Monday, May 12, 2014

Back on line

Invisible forces. The cruel underlying germs of degeneration that seem to have permeated my body and mind continue to do damage to both. What people see doesn't begin to explain all of the effects of ALS. I continuously battle unseen challenges as I sit, silent. Let me explore some of these lesser known attributes of the disease. I say lesser known because I'm fairly certain that most victims as impaired as I don't have the stubborn drive to communicate at all costs the pedigree of full blown Lou Gehrig's Disease.

I'm unable to :
control my breathing between my mouth and nose, causing a problem when blowing, coughing, inhaling, exhaling, chewing, swallowing and talking.
Swallow completely, which causes constant concern when eating.
Swallow naturally, which makes the act "on demand" only.
Control clonising in my legs, brought on by a bump, mental agitation of any kind or as a sign of a more serious problem.
Enjoy eating like I used to.


The list of minor annoyances and frustrations seems to be endless. I feel as if I'm slipping, ever so slowly, down a decline strewn with twitches and thatches of added complications and discoveries, certain to blur any view of my end game, certain to confuse my motivations, always smoking the path to my destiny. I'm a mute runner who cannot run, now blind as well.

I find it too difficult to expose all of my little defects in one writing. I must sprinkle a few at a time so as not to overwhelm myself. Over time, with enough information, perhaps a paradigm can be assembled from which others may better understand the inner struggles of an ALS junkie such as myself.

Every swallow must be premeditated. Every breath must be calculated. The leading killer of us is related to respiratory issues. As my diaphragm weakens, I am able to take in less air. Eventually, I will not be able to breathe on my own. I have chosen not to be put on a ventilator. Let's hope my stubbornness extends to physiological function.

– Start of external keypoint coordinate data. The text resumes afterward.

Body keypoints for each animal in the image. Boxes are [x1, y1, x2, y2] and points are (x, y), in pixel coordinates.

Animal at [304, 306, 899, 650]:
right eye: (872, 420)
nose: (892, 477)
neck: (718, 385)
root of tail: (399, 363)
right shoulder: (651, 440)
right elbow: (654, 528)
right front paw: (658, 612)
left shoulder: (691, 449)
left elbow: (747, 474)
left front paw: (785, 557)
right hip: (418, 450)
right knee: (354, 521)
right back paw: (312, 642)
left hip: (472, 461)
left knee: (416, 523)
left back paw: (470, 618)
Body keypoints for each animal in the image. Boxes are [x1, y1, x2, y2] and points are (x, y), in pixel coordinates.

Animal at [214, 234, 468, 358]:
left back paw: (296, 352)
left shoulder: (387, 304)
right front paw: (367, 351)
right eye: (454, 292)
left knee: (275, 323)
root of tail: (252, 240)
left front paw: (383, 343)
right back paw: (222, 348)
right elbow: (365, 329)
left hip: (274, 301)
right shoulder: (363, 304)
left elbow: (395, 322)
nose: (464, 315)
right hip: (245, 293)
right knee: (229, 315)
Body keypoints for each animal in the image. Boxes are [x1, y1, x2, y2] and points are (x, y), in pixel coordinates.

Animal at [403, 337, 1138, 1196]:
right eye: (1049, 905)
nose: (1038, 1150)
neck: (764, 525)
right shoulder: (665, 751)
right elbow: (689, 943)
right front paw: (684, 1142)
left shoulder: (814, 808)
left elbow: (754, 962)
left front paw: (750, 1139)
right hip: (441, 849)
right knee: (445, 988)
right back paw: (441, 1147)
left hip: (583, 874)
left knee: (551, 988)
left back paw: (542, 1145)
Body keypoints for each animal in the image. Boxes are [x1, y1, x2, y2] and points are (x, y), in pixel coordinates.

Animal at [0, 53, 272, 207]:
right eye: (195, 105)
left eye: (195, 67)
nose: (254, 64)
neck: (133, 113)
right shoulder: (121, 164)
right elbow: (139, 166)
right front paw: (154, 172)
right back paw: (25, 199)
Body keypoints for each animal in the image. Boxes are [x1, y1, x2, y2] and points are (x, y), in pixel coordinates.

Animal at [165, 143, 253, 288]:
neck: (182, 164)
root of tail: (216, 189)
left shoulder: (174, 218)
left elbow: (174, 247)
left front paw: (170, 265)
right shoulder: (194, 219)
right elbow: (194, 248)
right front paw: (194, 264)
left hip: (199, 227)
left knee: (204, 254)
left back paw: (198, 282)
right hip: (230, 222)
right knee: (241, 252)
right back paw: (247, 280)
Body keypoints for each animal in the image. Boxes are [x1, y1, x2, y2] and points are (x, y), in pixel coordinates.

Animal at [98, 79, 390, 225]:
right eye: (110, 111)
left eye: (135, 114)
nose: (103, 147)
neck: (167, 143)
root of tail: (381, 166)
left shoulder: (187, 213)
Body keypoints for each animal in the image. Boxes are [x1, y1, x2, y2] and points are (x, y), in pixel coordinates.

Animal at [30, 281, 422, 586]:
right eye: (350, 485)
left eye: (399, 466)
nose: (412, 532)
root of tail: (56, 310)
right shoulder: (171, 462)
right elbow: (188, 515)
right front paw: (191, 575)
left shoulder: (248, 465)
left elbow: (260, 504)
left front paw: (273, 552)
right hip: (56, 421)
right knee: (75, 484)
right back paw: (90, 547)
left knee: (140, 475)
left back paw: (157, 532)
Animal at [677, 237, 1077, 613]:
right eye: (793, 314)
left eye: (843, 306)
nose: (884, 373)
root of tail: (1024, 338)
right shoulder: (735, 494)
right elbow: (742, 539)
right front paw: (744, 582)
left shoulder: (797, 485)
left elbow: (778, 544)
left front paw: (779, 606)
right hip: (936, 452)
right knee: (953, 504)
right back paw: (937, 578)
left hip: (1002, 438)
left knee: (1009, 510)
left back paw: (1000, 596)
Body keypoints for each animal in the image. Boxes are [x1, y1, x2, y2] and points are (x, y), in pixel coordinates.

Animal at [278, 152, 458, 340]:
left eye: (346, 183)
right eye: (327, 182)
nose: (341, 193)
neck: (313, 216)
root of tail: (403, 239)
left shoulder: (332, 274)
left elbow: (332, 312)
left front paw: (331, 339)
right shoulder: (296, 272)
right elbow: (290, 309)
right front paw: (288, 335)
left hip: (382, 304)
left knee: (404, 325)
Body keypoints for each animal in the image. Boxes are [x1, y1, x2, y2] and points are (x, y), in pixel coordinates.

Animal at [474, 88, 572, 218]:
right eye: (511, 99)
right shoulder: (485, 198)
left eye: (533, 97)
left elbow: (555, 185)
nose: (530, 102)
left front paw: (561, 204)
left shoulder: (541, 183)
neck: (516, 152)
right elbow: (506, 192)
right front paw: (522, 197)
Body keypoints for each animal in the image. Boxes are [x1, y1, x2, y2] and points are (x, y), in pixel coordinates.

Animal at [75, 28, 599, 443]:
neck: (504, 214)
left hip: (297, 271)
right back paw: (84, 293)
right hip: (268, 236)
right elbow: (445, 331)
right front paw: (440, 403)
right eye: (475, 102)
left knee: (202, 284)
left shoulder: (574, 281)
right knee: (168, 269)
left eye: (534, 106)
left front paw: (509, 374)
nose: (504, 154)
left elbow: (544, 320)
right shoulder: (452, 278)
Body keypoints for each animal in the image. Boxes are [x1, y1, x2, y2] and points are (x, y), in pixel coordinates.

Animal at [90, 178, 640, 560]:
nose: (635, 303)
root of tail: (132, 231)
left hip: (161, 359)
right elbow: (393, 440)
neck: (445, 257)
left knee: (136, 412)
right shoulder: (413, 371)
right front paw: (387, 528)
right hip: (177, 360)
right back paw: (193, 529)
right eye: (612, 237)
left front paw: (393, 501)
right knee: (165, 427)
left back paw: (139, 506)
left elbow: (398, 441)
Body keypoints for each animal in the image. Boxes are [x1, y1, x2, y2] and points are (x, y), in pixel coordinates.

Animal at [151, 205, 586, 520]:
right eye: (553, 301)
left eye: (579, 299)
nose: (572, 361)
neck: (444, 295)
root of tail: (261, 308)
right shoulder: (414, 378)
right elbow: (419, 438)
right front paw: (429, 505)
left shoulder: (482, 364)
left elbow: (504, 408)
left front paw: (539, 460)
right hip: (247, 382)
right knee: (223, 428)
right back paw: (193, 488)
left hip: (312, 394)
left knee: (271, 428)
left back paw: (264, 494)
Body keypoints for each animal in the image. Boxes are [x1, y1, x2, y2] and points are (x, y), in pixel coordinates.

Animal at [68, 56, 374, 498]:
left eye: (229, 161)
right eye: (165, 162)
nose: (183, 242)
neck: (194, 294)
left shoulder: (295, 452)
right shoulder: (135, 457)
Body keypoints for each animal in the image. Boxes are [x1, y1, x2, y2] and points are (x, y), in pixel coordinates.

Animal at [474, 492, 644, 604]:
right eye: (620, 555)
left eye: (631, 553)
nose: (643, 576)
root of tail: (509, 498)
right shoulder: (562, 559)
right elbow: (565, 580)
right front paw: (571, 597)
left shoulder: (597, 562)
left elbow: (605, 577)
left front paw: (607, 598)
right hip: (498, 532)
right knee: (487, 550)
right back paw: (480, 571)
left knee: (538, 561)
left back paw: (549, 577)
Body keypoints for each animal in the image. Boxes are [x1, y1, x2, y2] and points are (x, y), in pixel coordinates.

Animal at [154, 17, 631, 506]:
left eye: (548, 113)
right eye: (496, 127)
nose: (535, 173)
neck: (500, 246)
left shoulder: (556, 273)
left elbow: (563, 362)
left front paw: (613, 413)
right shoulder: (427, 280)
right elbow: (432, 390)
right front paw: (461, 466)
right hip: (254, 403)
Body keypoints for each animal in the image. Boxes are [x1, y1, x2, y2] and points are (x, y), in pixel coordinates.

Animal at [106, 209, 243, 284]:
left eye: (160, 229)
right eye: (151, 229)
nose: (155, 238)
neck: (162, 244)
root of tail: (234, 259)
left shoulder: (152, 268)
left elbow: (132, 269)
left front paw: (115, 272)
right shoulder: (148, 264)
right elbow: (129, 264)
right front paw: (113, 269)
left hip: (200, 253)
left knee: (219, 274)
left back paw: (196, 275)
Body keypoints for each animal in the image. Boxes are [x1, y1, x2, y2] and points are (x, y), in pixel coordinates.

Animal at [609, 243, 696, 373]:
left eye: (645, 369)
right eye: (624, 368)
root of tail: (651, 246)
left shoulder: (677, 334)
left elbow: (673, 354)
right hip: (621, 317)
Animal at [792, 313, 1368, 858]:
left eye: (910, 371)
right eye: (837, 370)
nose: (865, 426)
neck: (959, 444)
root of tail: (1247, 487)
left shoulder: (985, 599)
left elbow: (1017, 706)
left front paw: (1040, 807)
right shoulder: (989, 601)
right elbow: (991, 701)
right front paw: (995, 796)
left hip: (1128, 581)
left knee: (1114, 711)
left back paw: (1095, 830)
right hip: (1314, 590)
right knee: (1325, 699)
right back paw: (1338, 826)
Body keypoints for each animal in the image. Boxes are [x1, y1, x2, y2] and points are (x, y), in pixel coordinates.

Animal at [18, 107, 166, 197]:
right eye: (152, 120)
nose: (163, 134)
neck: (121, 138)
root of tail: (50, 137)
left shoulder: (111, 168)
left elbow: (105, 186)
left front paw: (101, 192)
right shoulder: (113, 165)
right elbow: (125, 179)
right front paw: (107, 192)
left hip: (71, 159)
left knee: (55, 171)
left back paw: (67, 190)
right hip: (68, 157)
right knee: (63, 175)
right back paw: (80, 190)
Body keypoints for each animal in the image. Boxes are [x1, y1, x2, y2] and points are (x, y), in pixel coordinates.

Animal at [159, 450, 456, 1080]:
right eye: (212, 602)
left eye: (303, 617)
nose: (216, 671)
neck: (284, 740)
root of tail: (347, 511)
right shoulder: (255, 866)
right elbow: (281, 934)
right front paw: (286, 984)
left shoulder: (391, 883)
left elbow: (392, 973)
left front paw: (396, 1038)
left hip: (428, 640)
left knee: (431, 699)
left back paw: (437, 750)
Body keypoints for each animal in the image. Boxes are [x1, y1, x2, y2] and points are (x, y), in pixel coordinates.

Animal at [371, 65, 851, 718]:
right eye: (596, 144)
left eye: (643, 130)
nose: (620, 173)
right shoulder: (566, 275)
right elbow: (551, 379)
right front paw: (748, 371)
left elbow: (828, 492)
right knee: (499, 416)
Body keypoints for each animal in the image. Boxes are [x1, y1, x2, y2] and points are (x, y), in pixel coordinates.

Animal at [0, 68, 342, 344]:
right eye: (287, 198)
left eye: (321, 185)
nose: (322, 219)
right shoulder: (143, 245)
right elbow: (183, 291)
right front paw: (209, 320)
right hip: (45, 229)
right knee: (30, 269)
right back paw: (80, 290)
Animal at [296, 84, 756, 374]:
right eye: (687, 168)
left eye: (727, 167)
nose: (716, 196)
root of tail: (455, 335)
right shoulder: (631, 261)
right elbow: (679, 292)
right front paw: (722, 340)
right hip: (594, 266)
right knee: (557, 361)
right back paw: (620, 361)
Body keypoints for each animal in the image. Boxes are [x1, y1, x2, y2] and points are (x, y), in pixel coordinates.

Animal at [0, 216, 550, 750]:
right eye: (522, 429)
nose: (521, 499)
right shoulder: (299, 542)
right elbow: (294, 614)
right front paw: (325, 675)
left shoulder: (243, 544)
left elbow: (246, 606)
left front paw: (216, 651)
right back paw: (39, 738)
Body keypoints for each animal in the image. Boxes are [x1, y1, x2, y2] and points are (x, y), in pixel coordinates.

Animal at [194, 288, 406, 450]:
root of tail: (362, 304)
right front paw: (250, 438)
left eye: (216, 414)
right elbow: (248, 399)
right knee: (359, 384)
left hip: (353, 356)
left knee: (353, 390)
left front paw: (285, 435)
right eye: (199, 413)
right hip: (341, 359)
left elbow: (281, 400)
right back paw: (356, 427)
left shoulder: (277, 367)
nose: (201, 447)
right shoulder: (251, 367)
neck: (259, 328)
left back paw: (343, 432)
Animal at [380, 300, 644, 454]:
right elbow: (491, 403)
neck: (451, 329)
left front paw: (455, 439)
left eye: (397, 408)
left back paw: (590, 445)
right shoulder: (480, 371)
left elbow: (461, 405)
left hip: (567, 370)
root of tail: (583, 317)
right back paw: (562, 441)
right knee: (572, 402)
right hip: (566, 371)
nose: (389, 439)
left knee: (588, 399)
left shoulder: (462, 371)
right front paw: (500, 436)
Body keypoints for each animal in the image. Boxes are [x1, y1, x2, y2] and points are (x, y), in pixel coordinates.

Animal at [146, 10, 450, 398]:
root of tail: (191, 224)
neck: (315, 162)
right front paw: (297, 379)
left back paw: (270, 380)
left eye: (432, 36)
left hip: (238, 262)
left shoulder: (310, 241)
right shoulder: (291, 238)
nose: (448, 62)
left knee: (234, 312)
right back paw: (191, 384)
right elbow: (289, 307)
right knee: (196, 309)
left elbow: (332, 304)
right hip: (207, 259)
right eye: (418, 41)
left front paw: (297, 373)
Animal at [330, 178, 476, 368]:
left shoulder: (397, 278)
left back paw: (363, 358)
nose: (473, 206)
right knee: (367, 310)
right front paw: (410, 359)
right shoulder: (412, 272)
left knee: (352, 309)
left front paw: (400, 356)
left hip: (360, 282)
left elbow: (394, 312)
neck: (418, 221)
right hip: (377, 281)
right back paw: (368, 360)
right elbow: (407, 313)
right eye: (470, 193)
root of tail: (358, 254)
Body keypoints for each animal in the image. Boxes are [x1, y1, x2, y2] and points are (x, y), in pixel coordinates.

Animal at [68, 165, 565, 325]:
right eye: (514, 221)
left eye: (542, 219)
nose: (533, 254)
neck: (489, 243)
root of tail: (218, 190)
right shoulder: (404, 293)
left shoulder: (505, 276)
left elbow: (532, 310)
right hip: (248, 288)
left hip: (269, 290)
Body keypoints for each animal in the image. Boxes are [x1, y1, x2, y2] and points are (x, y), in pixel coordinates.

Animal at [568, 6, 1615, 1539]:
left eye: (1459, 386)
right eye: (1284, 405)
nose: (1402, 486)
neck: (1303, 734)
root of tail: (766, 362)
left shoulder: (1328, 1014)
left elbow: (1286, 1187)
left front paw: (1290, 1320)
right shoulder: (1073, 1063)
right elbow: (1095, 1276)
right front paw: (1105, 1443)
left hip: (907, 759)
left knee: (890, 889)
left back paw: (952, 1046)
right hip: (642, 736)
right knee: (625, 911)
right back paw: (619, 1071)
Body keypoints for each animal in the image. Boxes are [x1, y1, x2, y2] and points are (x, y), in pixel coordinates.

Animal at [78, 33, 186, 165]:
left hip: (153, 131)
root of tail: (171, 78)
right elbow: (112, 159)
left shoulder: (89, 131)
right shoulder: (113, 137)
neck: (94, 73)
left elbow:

In order to avoid negative reviews, I'd like to say that today I'm happier than yesterday, hopefully not as happy as tomorrow and certainly happier than last year.

Expect me to get back to my childhood memories.

Saturday, May 3, 2014

PCeye

I have received my PCeye. At first glance, it appears to be everything I'd hoped for. My PC is many times faster than the Tobii C series, enabling me to access everything more quickly. Once I learn to navigate a Twenty four inch screen with my eyes, life will get even better. I will begin writing after my Tobii communicator software is installed. Look out.